=== Texte fourni ===
·····

L’épisode d’aujourd’hui nous est fourni par Steven Levitt, qui sur son blog évoque un working paper qu’il vient de publier, consacré aux marchés de prévisions collectives et à leurs caractéristiques. Cet article utilise les données de la coupe du monde 2002 pour savoir si ces marchés sont efficients.
Il existe deux grands types de marchés de prévisions. La première catégorie repose sur des sociétés de bookmakers. Sur ces marchés, vous achetez auprès d’une entreprise un pari sur un évènement particulier (par exemple, une qualification de l’Allemagne à la demi-finale de ce soir). Ce pari est assorti d’une cote définie par le bookmaker. Par exemple, une cote de deux contre un signifie que vous payez un, si l’Allemagne se qualifie vous recevrez deux, mais si elle ne se qualifie pas, vous avez perdu votre mise. Le métier de bookmaker consiste alors à ajuster les cotes en fonction de l’information disponible et des paris effectués, et un bon bookmaker sera celui qui offrira des cotes suffisamment attrayantes pour attirer de nombreux parieurs, mais suffisamment faibles pour réaliser un bénéfice. Vous pouvez aller voir à cette adresse pour avoir un échantillon des cotes des bookmakers britanniques pour les demi-finales à venir. Si l’on en croit les cotes à l’heure ou j’écris ce post, l’Allemagne est vue plutôt favorite contre l’Italie, et la France plus nettement favorite face au Portugal.

·····

=== Défis ===
[A] Répondez à ces questions sur le texte sur les marchés de prévisions :
(i) Quelles données l'article de Steven Levitt utilise-t-il ?
(ii) Avec une cote de deux contre un, combien reçoit-on si l'Allemagne se qualifie ?
(iii) Quelle équipe est vue plus nettement favorite face au Portugal ?
[B] Résumez en deux phrases le texte sur les marchés de prévisions.
Ces enregistrements n'ont aucun lien avec le texte sur les marchés de prévisions.

=== Données ===
·····

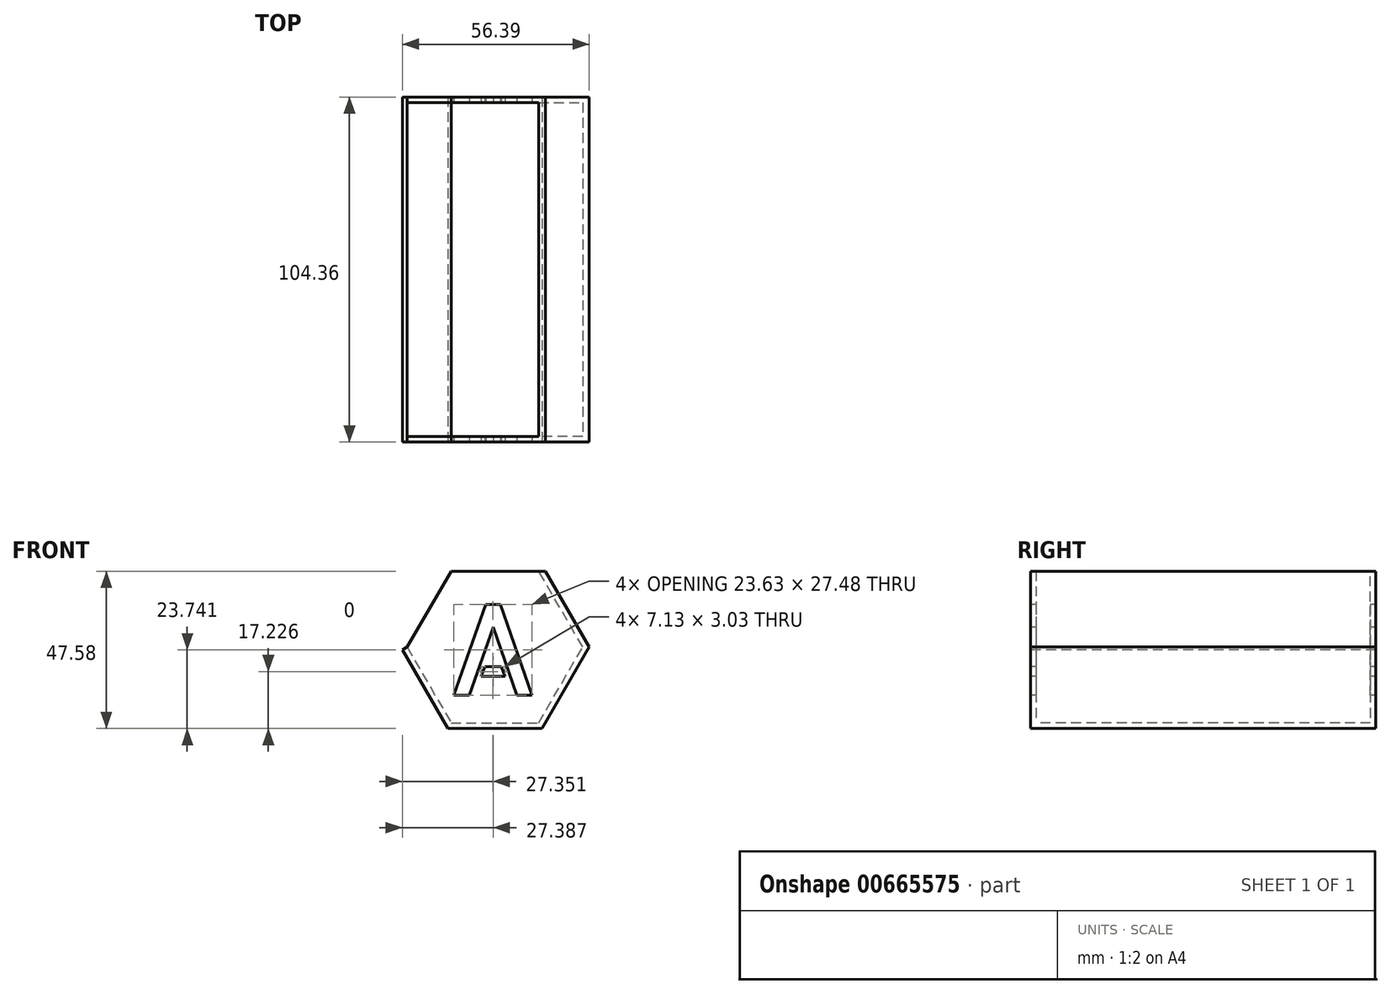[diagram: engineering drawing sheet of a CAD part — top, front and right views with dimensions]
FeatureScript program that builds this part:
annotation { "Feature Type Name" : "Feature", "Feature Type Description" : "" }
export const myFeature = defineFeature(function(context is Context, id is Id, definition is map)
    precondition{}
    {
        {
            assignVariable(context, id + "F0", {"name" : "printerclearance", "anyValue" : 1});
        }
        {
            assignVariable(context, id + "F1", {"name" : "wall", "anyValue" : 1.68});
        }
        {
            assignVariable(context, id + "F2", {"name" : "stacklength", "anyValue" : 100 + getVariable(context, 'printerclearance')});
        }
        {
            var Q0;
            Q0=qCreatedBy(makeId("Front.planeOp"),FACE);
            var sketch = newSketch(context, id + "F3", { "sketchPlane" : qUnion([Q0])});
            skLineSegment(sketch, "E0", {"start": v(0, 0) * mm, "end": v(26.5, 0) * mm});
            skLineSegment(sketch, "E1", {"start": v(26.5, 0) * mm, "end": v(39.75, 22.95) * mm});
            skLineSegment(sketch, "E2", {"start": v(39.75, 22.95) * mm, "end": v(26.5, 45.9) * mm});
            skLineSegment(sketch, "E3", {"start": v(26.5, 45.9) * mm, "end": v(0, 45.9) * mm});
            skLineSegment(sketch, "E4", {"start": v(0, 45.9) * mm, "end": v(-13.25, 22.95) * mm});
            skLineSegment(sketch, "E5", {"start": v(-13.25, 22.95) * mm, "end": v(0, 0) * mm});
            skSolve(sketch);
        }
        {
            var Q0;
            Q0=makeQuery(id+"F3.imprint","IMPRINT",FACE,{"disambiguationData":[TD([[makeQuery(id+"F3.imprint","IMPRINT",EDGE,{"derivedFrom":sQuery(id+"F3.wireOp",EDGE,"E0")}),1.0]])]});
            var sketch = newSketch(context, id + "F4", { "sketchPlane" : qUnion([Q0])});
            skLineSegment(sketch, "E6.0", {"start": v(41.69, 22.95) * mm, "end": v(28.44, 45.9) * mm});
            skLineSegment(sketch, "E6.1", {"start": v(27.47, -1.68) * mm, "end": v(41.69, 22.95) * mm});
            skLineSegment(sketch, "E6.2", {"start": v(-0.97, -1.68) * mm, "end": v(27.47, -1.68) * mm});
            skLineSegment(sketch, "E6.3", {"start": v(-14.7, 22.1) * mm, "end": v(-0.97, -1.68) * mm});
            skLineSegment(sketch, "E7", {"start": v(-14.7, 22.1) * mm, "end": v(-13.25, 22.95) * mm});
            skLineSegment(sketch, "E8", {"start": v(28.44, 45.9) * mm, "end": v(26.5, 45.9) * mm});
            skLineSegment(sketch, "E9", {"start": v(0, 45.9) * mm, "end": v(26.5, 45.9) * mm});
            skLineSegment(sketch, "E10", {"start": v(0, 45.9) * mm, "end": v(-13.25, 22.95) * mm});
            skSolve(sketch);
        }
        {
            var Q0;
            Q0 = qSketchRegion(id + "F4", true);
            extrude(context, id + "F5", {"entities" : qUnion([Q0]), "oppositeDirection" : true, "depth" : (getVariable(context, 'stacklength') + getVariable(context, 'wall')) * mm, "offsetDistance" : 25 * mm, "hasSecondDirection" : true, "secondDirectionOppositeDirection" : false, "secondDirectionDepth" : (getVariable(context, 'wall')) * mm});
        }
        {
            var Q0;
            Q0 = qSketchRegion(id + "F3", true);
            extrude(context, id + "F6", {"entities" : qUnion([Q0]), "operationType" : NewBodyOperationType.REMOVE, "oppositeDirection" : true, "depth" : (getVariable(context, 'stacklength')) * mm, "offsetDistance" : 25 * mm});
        }
        {
            var Q0;
            Q0=makeQuery(id+"F5.opExtrude","CAP_FACE",FACE,{"disambiguationData":[OSD([sQuery(id+"F4.wireOp",EDGE,"E6.0"),sQuery(id+"F4.wireOp",EDGE,"E6.1"),sQuery(id+"F4.wireOp",EDGE,"E6.2"),sQuery(id+"F4.wireOp",EDGE,"E6.3"),sQuery(id+"F4.wireOp",EDGE,"E7"),sQuery(id+"F4.wireOp",EDGE,"E8"),sQuery(id+"F4.wireOp",EDGE,"E9"),sQuery(id+"F4.wireOp",EDGE,"E10")])],"isStart":true});
            var sketch = newSketch(context, id + "F7", { "sketchPlane" : qUnion([Q0])});
            skText(sketch, "E11", { "text": "A", "fontName": "AllertaStencil-Regular.ttf"});
            skLineSegment(sketch, "E12", {"start": v(13.25, -1.68) * mm, "end": v(13.25, 8.32) * mm, "construction": true});
            skLineSegment(sketch, "E13", {"start": v(41.69, 22.95) * mm, "end": v(28.42, 22.95) * mm, "construction": true});
            const initialGuessF7  = {"E11": [-0.00152, 0.00832, 1, 0, 0.02753]};
            skSetInitialGuess(sketch, initialGuessF7);
            skSolve(sketch);
        }
        {
            var Q0;
            Q0 = qSketchRegion(id + "F7", true);
            extrude(context, id + "F8", {"entities" : qUnion([Q0]), "operationType" : NewBodyOperationType.REMOVE, "oppositeDirection" : true, "depth" : (getVariable(context, 'stacklength') * 2) * mm, "offsetDistance" : 25 * mm});
        }
    });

·····

=== Réponses détaillées ===
[A]
(i) Les données de la coupe du monde 2002.
(ii) On reçoit deux.
(iii) La France.

[B] Steven Levitt a publié un working paper qui s'appuie sur les données de la coupe du monde 2002 pour déterminer si les marchés de prévisions collectives sont efficients. Parmi les deux grands types de ces marchés, le premier repose sur des bookmakers, qui ajustent les cotes des paris pour attirer de nombreux parieurs tout en réalisant un bénéfice.